Valor Econômico, v. 20, n. 4882, 19/11/2019. Brasil, p. A3

Projeto deve trazer perdas a serviços; indústria vê avanço

Fabio Graner


O desenho de reforma tributária que o governo sinaliza estar prestes a enviar ao Congresso já provoca nova rodada de ataques do setor de serviços, que vê risco forte de corte de empregos e de alta da inflação. Por outro lado, a indústria vê um sinal positivo com a unificação do PIS/Cofins, embora tenha dúvidas se, de fato, haverá redução de carga com medidas como a transformação do Imposto sobre Produtos Industrializados (IPI) em um tributo seletivo que incidirá apenas sobre alguns setores.

O secretário especial da Receita Federal, José Tostes, disse, em entrevista publicada na edição de ontem de “O Estado de S. Paulo”, que o governo enviará a reforma em quatro etapas, sendo a primeira com a unificação do PIS/Cofins ainda neste ano (em novembro), provavelmente com uma única alíquota entre 11% e 12%. Disse ainda que a segunda fase, no início de 2020, prevê transformar o IPI em imposto seletivo sobre setores como combustíveis e cigarros.

**Itens fornecidos:**
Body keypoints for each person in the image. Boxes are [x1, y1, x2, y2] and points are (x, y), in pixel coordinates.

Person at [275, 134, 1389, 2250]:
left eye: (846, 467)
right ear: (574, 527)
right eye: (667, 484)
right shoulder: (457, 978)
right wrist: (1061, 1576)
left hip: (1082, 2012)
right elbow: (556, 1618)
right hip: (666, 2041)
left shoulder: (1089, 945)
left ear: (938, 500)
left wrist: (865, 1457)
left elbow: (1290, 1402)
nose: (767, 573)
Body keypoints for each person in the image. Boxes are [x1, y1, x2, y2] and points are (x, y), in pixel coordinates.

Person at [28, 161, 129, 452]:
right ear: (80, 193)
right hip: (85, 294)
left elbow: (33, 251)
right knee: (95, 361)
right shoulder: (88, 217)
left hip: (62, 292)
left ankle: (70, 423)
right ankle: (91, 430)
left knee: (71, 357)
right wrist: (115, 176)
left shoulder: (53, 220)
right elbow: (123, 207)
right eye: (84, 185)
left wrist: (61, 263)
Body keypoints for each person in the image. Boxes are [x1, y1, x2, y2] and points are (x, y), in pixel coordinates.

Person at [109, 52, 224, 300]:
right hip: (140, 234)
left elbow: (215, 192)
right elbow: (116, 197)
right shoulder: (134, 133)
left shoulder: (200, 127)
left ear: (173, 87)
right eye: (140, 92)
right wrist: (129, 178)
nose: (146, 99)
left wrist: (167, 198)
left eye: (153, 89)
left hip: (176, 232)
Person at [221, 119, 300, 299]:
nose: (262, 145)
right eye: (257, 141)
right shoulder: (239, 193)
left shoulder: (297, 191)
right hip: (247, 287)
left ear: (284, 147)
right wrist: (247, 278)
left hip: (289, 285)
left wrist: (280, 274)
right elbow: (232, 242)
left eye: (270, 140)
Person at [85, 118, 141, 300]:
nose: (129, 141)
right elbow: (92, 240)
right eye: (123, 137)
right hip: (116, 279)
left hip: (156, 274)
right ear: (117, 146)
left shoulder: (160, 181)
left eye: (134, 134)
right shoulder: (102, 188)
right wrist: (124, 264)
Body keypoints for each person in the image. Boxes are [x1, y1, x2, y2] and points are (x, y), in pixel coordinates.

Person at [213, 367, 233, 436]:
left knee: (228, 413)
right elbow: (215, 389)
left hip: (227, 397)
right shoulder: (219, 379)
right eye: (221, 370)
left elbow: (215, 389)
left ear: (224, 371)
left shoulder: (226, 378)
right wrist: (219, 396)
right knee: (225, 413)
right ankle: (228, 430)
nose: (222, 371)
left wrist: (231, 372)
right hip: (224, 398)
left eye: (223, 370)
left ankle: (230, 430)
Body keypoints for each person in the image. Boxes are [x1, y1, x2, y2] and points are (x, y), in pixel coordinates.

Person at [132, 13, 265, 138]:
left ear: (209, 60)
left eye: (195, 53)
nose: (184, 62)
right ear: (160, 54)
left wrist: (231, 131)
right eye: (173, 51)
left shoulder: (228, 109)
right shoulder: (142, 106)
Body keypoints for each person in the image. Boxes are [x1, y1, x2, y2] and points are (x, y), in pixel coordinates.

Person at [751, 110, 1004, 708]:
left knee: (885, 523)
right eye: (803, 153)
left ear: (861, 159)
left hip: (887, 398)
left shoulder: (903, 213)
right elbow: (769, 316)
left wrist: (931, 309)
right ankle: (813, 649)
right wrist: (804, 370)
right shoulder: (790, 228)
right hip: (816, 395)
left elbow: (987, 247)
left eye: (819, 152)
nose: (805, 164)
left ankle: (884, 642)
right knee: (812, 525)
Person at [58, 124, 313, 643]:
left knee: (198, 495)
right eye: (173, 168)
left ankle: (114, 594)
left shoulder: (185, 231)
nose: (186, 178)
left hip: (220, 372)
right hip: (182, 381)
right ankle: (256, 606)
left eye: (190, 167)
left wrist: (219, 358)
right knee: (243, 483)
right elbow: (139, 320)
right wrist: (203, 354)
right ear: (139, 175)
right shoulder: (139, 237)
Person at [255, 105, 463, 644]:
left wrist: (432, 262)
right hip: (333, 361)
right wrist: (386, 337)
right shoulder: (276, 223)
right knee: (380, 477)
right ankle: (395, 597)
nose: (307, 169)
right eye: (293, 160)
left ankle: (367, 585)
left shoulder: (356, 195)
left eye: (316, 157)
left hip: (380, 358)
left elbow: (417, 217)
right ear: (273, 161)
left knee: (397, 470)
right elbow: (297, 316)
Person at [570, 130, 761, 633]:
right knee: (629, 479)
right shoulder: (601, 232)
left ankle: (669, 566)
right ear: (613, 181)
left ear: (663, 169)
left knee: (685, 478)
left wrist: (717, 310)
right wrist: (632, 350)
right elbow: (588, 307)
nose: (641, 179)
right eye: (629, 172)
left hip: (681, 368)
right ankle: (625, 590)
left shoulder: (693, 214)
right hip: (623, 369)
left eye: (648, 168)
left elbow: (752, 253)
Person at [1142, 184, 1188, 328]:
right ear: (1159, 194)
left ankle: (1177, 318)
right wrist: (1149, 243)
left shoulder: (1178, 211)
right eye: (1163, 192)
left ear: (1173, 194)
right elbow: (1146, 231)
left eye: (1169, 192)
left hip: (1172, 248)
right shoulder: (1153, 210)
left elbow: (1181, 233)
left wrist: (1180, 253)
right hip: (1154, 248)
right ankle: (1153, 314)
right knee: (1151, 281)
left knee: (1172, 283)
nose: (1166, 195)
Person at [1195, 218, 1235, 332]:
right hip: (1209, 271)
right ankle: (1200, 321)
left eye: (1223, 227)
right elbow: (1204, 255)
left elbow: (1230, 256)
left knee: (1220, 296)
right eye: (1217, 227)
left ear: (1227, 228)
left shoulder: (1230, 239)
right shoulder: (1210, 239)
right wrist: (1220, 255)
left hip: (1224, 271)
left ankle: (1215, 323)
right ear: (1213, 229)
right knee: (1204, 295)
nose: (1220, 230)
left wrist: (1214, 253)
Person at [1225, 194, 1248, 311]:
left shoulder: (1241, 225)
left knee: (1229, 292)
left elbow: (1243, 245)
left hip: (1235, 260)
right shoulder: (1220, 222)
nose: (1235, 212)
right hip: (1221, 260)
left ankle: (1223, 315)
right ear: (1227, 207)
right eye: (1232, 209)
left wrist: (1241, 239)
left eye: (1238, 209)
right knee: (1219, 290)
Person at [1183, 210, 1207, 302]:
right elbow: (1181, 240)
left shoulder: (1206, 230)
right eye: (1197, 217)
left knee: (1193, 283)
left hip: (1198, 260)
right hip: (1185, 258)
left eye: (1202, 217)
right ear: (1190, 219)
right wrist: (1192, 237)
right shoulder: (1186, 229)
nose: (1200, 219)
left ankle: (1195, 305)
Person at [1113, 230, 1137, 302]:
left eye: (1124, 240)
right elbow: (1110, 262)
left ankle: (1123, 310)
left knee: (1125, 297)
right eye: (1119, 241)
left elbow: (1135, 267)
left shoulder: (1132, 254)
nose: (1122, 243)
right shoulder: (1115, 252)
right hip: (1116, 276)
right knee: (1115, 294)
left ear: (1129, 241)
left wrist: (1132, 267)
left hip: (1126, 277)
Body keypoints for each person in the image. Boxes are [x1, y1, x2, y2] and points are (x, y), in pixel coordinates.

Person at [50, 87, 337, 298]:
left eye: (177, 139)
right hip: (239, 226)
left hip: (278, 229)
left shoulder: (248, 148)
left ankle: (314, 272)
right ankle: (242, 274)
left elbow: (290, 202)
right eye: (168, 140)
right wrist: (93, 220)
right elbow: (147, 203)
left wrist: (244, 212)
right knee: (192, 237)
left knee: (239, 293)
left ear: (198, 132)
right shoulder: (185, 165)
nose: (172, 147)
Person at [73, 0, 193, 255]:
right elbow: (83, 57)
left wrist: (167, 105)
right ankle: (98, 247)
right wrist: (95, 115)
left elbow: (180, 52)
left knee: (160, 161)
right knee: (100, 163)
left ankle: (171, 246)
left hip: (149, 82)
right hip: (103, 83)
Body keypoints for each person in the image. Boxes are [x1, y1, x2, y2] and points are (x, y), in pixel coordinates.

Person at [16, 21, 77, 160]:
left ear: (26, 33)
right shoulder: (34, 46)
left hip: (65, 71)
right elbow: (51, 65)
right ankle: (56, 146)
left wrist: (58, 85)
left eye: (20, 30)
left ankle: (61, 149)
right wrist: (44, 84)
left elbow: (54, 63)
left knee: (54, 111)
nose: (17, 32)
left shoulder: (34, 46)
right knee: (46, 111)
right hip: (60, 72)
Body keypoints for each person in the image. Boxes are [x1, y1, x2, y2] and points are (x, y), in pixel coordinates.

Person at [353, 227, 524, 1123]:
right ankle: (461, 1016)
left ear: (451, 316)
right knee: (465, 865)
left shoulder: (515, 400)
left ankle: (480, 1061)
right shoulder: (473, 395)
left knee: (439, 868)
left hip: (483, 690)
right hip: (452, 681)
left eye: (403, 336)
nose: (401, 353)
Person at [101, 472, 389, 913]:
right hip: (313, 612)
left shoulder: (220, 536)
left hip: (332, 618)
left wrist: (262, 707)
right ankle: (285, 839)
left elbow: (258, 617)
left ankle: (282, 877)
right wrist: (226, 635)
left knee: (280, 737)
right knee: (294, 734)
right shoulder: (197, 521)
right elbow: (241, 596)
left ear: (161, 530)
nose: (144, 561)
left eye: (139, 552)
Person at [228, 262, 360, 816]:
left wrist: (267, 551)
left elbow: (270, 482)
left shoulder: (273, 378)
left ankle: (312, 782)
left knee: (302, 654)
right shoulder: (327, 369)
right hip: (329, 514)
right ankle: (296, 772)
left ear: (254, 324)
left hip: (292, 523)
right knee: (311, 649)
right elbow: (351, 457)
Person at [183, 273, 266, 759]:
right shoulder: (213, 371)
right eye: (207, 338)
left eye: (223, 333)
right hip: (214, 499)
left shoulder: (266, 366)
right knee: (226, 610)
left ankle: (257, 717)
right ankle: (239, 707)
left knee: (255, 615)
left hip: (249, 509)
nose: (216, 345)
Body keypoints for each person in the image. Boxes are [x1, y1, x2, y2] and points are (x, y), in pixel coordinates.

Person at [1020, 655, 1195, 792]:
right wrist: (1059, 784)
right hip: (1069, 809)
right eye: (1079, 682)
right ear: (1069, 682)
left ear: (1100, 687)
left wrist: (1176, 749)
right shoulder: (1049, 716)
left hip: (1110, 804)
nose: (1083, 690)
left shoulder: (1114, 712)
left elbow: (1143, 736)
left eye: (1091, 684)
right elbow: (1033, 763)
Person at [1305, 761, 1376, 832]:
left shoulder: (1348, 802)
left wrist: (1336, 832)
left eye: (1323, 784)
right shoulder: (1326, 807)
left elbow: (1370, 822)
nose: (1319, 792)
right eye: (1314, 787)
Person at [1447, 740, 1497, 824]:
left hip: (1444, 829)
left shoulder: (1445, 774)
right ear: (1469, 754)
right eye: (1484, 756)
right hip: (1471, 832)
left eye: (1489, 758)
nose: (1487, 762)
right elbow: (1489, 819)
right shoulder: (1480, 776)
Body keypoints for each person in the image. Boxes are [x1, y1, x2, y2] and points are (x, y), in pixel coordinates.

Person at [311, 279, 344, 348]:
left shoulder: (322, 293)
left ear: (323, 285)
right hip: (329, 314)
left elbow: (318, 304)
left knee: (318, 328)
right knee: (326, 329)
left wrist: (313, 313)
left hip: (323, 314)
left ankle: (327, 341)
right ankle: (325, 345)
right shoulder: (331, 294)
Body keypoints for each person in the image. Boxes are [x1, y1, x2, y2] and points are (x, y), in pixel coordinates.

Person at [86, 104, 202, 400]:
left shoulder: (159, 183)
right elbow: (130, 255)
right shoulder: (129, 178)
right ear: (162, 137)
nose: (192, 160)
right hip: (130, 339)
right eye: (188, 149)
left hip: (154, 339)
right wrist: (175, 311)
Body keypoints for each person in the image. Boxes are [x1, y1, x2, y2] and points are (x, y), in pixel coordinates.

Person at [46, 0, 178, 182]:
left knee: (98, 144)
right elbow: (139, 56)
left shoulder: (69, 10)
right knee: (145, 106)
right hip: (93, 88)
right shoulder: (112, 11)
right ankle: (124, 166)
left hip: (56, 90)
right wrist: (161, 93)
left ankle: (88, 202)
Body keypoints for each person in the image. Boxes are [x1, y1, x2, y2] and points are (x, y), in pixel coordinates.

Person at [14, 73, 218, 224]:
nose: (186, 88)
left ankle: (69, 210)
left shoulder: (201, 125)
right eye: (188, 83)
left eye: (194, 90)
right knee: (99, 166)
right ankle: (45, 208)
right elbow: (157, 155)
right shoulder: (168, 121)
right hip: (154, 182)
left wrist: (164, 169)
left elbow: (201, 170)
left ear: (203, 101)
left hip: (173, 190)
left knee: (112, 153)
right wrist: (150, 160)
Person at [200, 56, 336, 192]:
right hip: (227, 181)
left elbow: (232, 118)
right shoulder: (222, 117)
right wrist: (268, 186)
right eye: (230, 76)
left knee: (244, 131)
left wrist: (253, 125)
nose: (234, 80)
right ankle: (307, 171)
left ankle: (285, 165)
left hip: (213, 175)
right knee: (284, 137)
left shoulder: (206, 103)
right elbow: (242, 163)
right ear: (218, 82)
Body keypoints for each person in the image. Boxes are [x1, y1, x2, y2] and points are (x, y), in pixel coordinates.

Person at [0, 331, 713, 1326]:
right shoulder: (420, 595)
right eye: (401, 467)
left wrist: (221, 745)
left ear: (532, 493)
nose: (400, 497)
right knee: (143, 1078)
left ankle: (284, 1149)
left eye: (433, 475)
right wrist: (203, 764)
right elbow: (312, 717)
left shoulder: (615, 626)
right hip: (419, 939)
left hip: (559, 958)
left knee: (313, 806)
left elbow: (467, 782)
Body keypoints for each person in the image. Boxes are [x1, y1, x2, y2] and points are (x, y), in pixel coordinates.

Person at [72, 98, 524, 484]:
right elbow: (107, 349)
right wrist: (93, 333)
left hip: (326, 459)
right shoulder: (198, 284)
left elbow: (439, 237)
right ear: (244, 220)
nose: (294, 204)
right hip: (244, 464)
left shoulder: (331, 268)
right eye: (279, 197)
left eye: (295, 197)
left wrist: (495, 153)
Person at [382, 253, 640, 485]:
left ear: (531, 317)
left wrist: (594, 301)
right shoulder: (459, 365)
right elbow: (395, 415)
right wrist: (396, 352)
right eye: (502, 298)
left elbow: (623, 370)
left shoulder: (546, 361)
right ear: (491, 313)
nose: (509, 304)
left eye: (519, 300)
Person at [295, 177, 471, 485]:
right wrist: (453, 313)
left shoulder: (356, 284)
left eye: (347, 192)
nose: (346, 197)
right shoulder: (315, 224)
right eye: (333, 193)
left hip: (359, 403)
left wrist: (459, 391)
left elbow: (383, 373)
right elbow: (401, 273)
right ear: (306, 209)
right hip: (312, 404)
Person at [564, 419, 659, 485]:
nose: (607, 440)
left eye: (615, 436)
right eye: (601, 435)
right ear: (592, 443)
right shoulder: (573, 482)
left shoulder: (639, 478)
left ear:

**O que fazer:**
- A) Indique se cada afirmação está de acordo com o texto sobre a reforma tributária. Responda sim ou não e cite literalmente as palavras do texto que decidem. (i) O setor de serviços vê risco de corte de empregos e de alta da inflação. (ii) Segundo José Tostes, o governo enviará a reforma em três etapas. (iii) A segunda fase prevê transformar o IPI em imposto seletivo sobre setores como combustíveis e cigarros.
- B) Retome o texto sobre a reforma tributária e dê continuidade a ele a partir da última frase apresentada.

**Respostas:**
- A)
(i) Sim: “vê risco forte de corte de empregos e de alta da inflação”.
(ii) Não: “o governo enviará a reforma em quatro etapas”.
(iii) Sim: “prevê transformar o IPI em imposto seletivo sobre setores como combustíveis e cigarros”.

- B)
O diretor da CBPI Produtividade Institucional e consultor de entidades do setor de serviços, Emerson Casali, demonstrou grande preocupação com o modelo apresentado. Segundo ele, a alíquota de PIS/Cofins pode triplicar a carga tributária de alguns serviços, mesmo que em alguns casos haja aproveitamento de créditos de impostos recolhidos na aquisição de insumos. O setor defende que haja diferentes alíquotas, de forma a aliviar o peso do novo formato, mas a Receita tem resistido à ideia.

Para ele, essa elevação do peso dos tributos federais deve cobrir toda a margem de lucro dos segmentos dos serviços e forçar repasses para os preços finais.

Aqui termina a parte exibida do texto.